15min:
THE CHARACTER OF THE LONG-LIVED STATE FORMED FROM S1 OF PHENYLACETYLENE.

PHILIP M. JOHNSON AND TREVOR J. SEARS, Department of Chemistry, Stony Brook University, Stony Brook, New York 11794.

Compared to other small aromatic molecules, phenylacetylene (PA) and benzonitrile exhibit strikingly anomalous photophysics on excitation to the S1 state. Firstly, products are formed on S1 excitation of a beam-cooled sample that seem to live indefinitely (as defined by the flight time through the apparatus), while action spectra of their formation mirror the rotationally-resolved absorption spectrum of the monomer. Secondly, the long lived products appear immediately during the nsec. laser pulse rather than build up during the lifetime of the singlet level, as is seen in benzene, for example. The question has therefore arisen: is the long lived product of the S1 excitation the triplet state, as is assumed in all previous work on other molecules, or is it an isomer of some sort? New pump-probe ionization mass spectroscopy experiments have been performed to study the distribution of fragments and metastable ions produced by PA cation derived from the neutral S1 state, and from the long-lived species.

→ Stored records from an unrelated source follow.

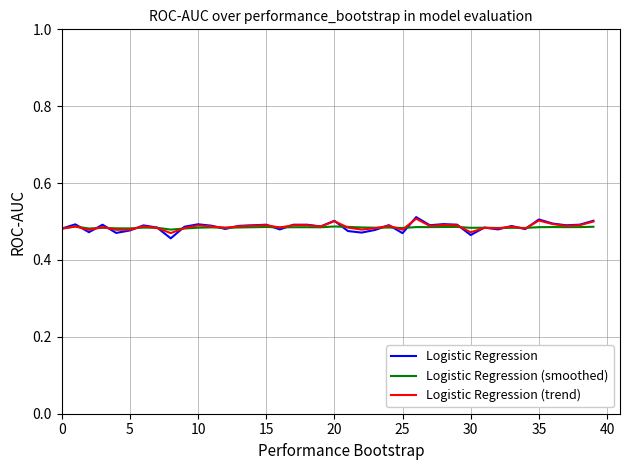

Which series has the widest spread of values?

Logistic Regression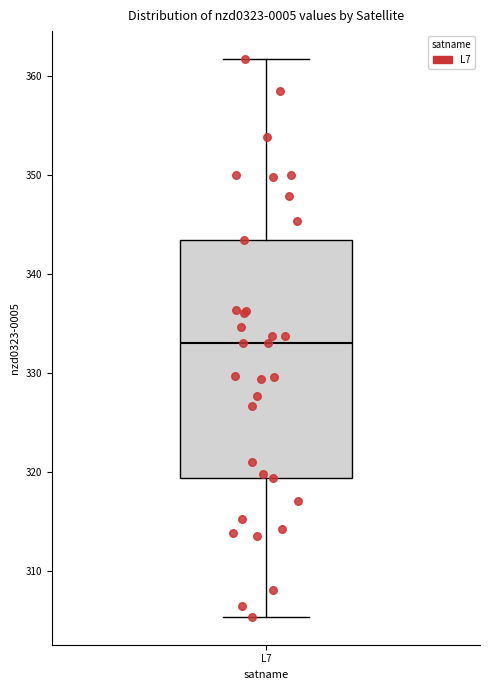

Where does the lower whisker of the box for L7 end on the y-axis? The values are not printed on the chart, so give them approximately, as read against the axis.

305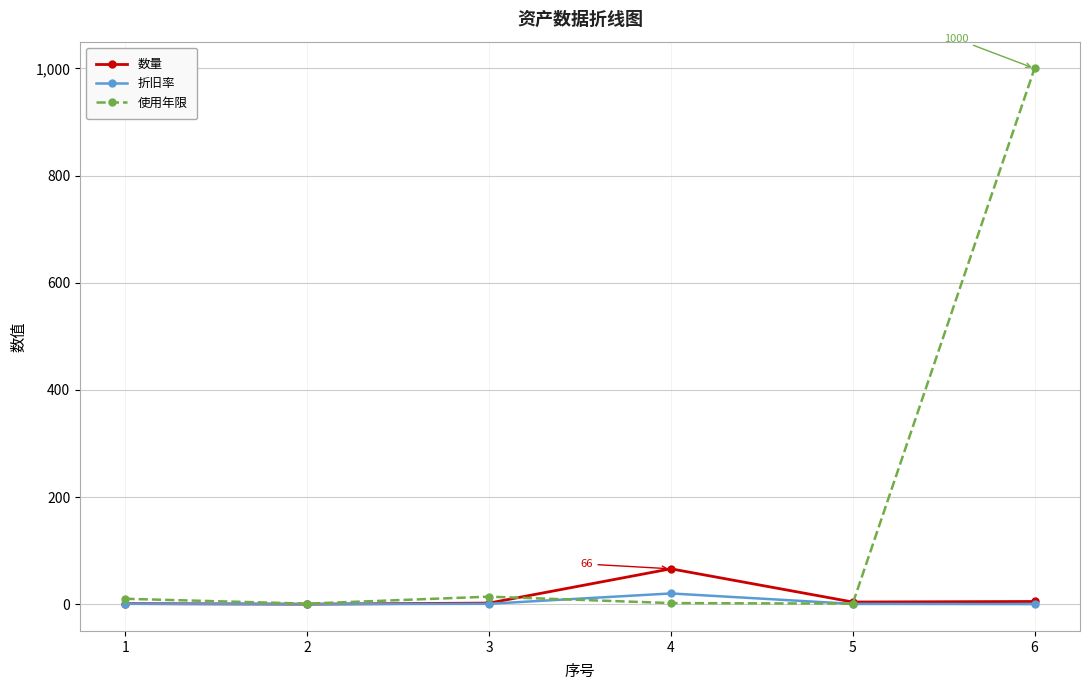

True or false: 数量 has more than 2 interior local peaks.

False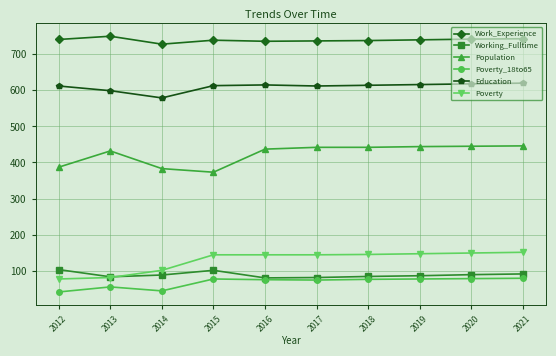

What is the spread (max minus min) of values at 2019?

663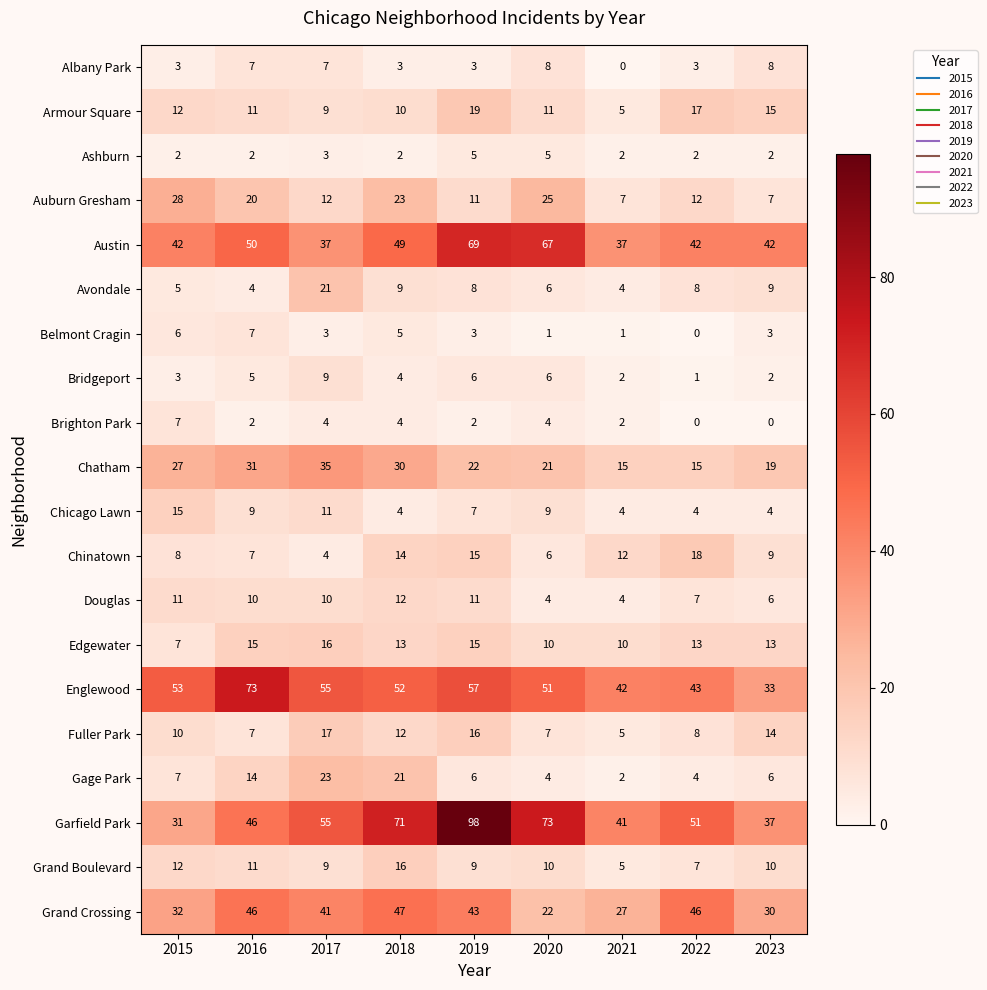

At which label does Garfield Park reach its minimum?

2015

These combined with other experimental results showing weak long-lived components in both the S1 fluorescence and pump-probe photoelectron spectra that we interpret as recurrence behavior, definitively show the long-lived state is a triplet state of PA, not an isomer. PA with a singlet-triplet gap of 10000 cm-1 is acting like intermediate case molecules with much smaller singlet-triplet gaps such as pyrazine and pyrimidine. Calculations point to the existence of four triplet states of PA at or below the energy of S1 providing a very large density of vibronic states in which to distribute the energy from singlet-triplet crossing. PA T1 is calculated to be non-planar, in contrast to what is found in benzene, possibly helping to explain the different photophysics.

Acknowledgments: We gratefully acknowledge G. V. Lopez for his contributions to some of the experimental masurements. Work at Brookhaven National Laboratory was carried out under Contract No. DE-AC02-98CH10886 with the U.S. Department of Energy and supported by its Office of Basic Energy Sciences, Division of Chemical Sciences, Geosciences and Biosciences.